Extracted data entries
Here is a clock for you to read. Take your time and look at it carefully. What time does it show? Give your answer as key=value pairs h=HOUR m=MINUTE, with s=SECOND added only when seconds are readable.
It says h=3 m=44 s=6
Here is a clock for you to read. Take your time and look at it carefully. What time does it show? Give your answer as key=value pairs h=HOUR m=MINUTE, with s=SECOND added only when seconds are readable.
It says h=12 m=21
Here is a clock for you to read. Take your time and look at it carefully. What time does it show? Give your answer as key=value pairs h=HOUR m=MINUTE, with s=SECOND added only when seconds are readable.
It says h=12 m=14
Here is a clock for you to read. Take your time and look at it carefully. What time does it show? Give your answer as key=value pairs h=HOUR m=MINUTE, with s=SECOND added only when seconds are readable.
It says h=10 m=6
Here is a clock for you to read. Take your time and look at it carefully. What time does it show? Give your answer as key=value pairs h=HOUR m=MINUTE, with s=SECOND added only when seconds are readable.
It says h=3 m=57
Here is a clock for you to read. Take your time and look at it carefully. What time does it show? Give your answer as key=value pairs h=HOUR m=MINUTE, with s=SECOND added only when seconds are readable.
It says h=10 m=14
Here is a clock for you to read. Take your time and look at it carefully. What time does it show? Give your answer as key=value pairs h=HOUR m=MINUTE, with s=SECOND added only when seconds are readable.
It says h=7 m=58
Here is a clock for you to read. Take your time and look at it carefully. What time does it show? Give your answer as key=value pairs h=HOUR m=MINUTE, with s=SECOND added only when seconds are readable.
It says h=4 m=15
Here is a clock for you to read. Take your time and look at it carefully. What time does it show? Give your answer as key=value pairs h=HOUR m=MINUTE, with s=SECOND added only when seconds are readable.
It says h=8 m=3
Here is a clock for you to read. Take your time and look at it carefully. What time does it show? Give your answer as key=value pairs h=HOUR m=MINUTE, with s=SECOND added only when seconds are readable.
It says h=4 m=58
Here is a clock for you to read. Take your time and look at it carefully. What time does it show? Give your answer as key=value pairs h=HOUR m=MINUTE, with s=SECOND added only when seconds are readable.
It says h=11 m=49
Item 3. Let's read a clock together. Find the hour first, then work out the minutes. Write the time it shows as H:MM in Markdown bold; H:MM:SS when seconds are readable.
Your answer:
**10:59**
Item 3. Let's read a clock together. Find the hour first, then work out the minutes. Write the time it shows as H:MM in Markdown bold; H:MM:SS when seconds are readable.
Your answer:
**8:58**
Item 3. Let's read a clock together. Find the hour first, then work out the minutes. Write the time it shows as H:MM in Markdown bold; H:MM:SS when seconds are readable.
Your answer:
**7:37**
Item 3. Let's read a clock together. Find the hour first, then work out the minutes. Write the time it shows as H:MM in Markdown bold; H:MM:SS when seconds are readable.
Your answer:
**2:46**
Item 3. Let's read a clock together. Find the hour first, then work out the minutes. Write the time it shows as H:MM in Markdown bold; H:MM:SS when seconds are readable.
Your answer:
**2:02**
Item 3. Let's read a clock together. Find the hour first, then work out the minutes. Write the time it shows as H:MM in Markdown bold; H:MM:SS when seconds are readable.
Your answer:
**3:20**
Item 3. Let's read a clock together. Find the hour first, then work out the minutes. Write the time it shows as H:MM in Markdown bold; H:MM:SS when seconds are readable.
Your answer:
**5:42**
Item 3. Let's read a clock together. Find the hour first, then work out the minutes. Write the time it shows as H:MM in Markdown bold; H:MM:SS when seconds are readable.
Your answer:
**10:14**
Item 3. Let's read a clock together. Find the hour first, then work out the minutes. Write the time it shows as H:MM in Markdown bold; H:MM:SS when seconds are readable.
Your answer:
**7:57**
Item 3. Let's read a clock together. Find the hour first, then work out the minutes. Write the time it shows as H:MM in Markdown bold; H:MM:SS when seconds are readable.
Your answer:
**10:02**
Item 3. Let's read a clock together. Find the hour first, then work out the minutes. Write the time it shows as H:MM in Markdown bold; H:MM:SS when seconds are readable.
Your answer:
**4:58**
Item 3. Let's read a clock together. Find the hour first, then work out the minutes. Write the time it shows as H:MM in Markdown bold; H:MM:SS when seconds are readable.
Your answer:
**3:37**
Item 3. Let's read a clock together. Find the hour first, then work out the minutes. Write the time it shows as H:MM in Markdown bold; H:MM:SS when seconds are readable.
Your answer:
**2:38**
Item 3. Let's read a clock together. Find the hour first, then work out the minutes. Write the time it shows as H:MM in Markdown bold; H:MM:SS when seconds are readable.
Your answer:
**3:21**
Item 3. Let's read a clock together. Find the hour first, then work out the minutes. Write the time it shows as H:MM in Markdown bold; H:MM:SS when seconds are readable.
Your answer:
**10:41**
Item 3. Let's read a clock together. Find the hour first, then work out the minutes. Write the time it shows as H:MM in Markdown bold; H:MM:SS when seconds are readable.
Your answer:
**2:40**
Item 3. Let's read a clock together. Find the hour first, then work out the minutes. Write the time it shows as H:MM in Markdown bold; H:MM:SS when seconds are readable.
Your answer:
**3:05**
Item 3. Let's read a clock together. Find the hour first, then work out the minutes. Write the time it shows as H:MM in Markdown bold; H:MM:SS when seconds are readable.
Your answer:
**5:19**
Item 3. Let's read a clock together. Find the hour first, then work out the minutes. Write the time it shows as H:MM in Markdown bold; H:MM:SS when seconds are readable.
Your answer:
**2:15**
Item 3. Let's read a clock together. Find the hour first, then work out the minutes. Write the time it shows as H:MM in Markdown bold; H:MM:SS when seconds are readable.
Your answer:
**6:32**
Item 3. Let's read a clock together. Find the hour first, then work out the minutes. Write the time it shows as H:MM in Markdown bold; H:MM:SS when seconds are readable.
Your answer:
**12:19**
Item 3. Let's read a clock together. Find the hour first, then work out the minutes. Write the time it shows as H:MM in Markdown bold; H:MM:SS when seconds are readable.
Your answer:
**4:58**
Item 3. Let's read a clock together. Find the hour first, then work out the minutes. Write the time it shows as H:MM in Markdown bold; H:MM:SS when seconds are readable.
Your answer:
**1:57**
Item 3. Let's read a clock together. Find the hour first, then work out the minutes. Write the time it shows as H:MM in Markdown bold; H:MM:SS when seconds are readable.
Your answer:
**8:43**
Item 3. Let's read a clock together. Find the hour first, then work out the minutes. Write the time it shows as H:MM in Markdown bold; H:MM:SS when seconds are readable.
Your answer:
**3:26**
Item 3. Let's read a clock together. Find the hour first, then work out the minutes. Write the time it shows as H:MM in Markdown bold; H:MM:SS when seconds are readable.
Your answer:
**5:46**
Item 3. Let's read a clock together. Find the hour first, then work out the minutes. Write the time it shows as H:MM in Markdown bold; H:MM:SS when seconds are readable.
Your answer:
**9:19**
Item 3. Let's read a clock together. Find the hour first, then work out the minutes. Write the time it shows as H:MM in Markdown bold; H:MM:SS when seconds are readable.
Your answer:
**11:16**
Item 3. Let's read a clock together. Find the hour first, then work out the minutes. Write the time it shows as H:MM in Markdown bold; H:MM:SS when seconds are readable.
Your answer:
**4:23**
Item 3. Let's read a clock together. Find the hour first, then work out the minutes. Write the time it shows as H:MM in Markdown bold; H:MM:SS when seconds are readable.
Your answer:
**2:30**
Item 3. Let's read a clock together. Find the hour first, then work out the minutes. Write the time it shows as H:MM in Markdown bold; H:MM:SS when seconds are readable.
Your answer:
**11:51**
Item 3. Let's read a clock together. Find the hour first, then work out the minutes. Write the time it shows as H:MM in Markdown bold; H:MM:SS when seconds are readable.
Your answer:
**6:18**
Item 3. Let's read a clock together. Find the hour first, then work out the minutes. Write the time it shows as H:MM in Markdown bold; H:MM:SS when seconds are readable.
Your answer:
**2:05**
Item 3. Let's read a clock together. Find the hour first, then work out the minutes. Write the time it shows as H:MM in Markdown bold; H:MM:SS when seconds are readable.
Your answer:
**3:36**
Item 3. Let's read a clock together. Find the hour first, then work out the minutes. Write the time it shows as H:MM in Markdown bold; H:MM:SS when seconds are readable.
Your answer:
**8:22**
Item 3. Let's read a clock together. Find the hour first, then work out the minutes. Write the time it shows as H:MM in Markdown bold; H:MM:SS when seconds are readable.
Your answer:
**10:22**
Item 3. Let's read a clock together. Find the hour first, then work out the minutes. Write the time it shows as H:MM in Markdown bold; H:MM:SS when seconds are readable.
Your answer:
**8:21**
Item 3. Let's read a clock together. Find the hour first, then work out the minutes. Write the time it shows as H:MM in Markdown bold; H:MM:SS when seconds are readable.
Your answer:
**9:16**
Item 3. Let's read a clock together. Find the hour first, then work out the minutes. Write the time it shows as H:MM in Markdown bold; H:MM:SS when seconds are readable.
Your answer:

→ Short exercise: Give the lines from the beginning of the material through the line that contains "It says h=3 m=44 s=6" as a numbered list, leaving out any blank lines.

→ Result of the exercise:
1. Here is a clock for you to read. Take your time and look at it carefully. What time does it show? Give your answer as key=value pairs h=HOUR m=MINUTE, with s=SECOND added only when seconds are readable.
2. It says h=3 m=44 s=6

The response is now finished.